Com Hem has been rolling out a native SLAAC/DHCPv6-based IPv6 to it's entire customer base, and they took a very important step 2 in their project. They started honoring Prefix Delegation -requests! To a non-network person that means absolutely nothing, but to a network administrator that is really a game changer!
Normally I don't use much of the features my Sagemcom cable-TV -router has, it's just set to bridge:
Since I failed earlier to get a prefix from my ISP, I was toying around with my router and set it to router-mode, and to my great surprise:
The thing issued my LAN a /64 IPv6-network! Nice.
After putting everything back and eye-balling the DHCPv6 lease file on my Linux-router:
Yes, it contains an ia-pd -section! The iaprefix from the file is mine, only mine, my precious address space!
I have no idea how long they have been honoring my PD-requests, but on December 17th they didn't.
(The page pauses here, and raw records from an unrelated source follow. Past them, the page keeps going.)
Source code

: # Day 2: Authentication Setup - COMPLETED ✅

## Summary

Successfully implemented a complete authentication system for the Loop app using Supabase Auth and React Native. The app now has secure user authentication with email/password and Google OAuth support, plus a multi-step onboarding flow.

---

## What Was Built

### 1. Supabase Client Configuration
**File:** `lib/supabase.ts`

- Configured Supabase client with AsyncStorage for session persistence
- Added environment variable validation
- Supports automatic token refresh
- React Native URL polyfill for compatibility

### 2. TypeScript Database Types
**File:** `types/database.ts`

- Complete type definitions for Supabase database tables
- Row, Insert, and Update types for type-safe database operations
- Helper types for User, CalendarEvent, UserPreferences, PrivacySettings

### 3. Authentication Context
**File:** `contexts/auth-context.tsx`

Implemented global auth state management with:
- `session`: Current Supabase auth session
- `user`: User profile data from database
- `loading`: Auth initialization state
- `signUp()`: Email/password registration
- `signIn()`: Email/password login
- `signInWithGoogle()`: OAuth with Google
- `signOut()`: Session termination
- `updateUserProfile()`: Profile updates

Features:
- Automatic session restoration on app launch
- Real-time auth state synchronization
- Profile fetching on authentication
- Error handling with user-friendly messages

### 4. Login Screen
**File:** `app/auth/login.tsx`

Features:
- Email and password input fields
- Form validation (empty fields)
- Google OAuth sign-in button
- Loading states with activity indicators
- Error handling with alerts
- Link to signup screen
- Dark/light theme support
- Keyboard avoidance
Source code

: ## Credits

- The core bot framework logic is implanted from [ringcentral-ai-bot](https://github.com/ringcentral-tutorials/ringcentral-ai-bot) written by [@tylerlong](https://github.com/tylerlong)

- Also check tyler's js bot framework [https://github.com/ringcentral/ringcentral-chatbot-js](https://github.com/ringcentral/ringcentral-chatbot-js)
A generally accepted IPv6-deployment principle is to follow RFC 5375 [IPv6 Unicast Address Assignment Considerations]'s suggestions and issue a minimum of /64 (18E IPv6 addresses) to customers. Since this /64 is completely useless for your own LAN, a second suggestion is to issue a /48 (1,2 million E IPv6 addresses) or /56 (4700E IPv6 addresses) prefix for consumer's own LANs. Note: 18E is SI-prefix for exa, aka 10^18. A /64 IPv6 network has 18,446,744,073,709,551,616 unique addresses in it.
The numbers are astronomically big and it's quite easy to get confused and lose the perspective what they actually mean. A more concrete approach is, that by being issued a /56, I can now split my prefix into 256 separate /64 networks as I please. It's not like I need 256 LANs, I'm totally happy get even 1 of them to work!
Now I have my hands full to configure and test everything on my LAN. I need to make sure, that native-IPv6 works for wired and wireless toys I have here.